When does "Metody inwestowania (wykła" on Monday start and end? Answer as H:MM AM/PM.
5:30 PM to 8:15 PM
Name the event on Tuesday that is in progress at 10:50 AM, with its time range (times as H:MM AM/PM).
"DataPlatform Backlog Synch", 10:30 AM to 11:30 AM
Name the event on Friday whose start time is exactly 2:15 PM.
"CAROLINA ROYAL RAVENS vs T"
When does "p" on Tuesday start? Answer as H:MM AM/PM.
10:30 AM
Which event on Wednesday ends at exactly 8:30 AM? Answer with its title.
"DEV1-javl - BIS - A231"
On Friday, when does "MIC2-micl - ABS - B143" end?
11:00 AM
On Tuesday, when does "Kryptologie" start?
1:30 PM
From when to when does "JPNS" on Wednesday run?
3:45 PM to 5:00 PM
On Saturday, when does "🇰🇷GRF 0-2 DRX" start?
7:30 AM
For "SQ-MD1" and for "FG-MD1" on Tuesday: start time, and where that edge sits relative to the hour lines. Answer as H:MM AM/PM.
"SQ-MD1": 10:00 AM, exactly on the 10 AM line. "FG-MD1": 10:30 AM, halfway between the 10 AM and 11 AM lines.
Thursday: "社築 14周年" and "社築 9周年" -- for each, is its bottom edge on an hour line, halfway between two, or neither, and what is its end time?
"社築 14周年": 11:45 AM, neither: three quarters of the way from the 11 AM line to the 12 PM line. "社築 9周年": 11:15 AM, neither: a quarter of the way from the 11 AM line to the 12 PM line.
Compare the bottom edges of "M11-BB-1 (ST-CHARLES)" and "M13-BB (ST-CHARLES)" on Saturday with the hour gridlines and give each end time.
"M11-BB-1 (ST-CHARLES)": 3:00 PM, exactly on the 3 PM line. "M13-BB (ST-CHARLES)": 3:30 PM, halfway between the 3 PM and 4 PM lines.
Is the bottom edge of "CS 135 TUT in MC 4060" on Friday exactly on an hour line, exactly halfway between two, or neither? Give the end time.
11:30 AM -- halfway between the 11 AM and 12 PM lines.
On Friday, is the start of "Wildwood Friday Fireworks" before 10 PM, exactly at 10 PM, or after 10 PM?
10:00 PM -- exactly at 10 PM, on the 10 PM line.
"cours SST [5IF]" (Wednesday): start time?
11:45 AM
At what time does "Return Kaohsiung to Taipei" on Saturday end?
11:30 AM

◆ ◆ ◆ ◆ ◆ ◆ ◆

Change every "Saturday" in the lines above to "Sat." and give all the lines again, with nothing else altered.

### Exercise output
When does "Metody inwestowania (wykła" on Monday start and end? Answer as H:MM AM/PM.
5:30 PM to 8:15 PM
Name the event on Tuesday that is in progress at 10:50 AM, with its time range (times as H:MM AM/PM).
"DataPlatform Backlog Synch", 10:30 AM to 11:30 AM
Name the event on Friday whose start time is exactly 2:15 PM.
"CAROLINA ROYAL RAVENS vs T"
When does "p" on Tuesday start? Answer as H:MM AM/PM.
10:30 AM
Which event on Wednesday ends at exactly 8:30 AM? Answer with its title.
"DEV1-javl - BIS - A231"
On Friday, when does "MIC2-micl - ABS - B143" end?
11:00 AM
On Tuesday, when does "Kryptologie" start?
1:30 PM
From when to when does "JPNS" on Wednesday run?
3:45 PM to 5:00 PM
On Sat., when does "🇰🇷GRF 0-2 DRX" start?
7:30 AM
For "SQ-MD1" and for "FG-MD1" on Tuesday: start time, and where that edge sits relative to the hour lines. Answer as H:MM AM/PM.
"SQ-MD1": 10:00 AM, exactly on the 10 AM line. "FG-MD1": 10:30 AM, halfway between the 10 AM and 11 AM lines.
Thursday: "社築 14周年" and "社築 9周年" -- for each, is its bottom edge on an hour line, halfway between two, or neither, and what is its end time?
"社築 14周年": 11:45 AM, neither: three quarters of the way from the 11 AM line to the 12 PM line. "社築 9周年": 11:15 AM, neither: a quarter of the way from the 11 AM line to the 12 PM line.
Compare the bottom edges of "M11-BB-1 (ST-CHARLES)" and "M13-BB (ST-CHARLES)" on Sat. with the hour gridlines and give each end time.
"M11-BB-1 (ST-CHARLES)": 3:00 PM, exactly on the 3 PM line. "M13-BB (ST-CHARLES)": 3:30 PM, halfway between the 3 PM and 4 PM lines.
Is the bottom edge of "CS 135 TUT in MC 4060" on Friday exactly on an hour line, exactly halfway between two, or neither? Give the end time.
11:30 AM -- halfway between the 11 AM and 12 PM lines.
On Friday, is the start of "Wildwood Friday Fireworks" before 10 PM, exactly at 10 PM, or after 10 PM?
10:00 PM -- exactly at 10 PM, on the 10 PM line.
"cours SST [5IF]" (Wednesday): start time?
11:45 AM
At what time does "Return Kaohsiung to Taipei" on Sat. end?
11:30 AM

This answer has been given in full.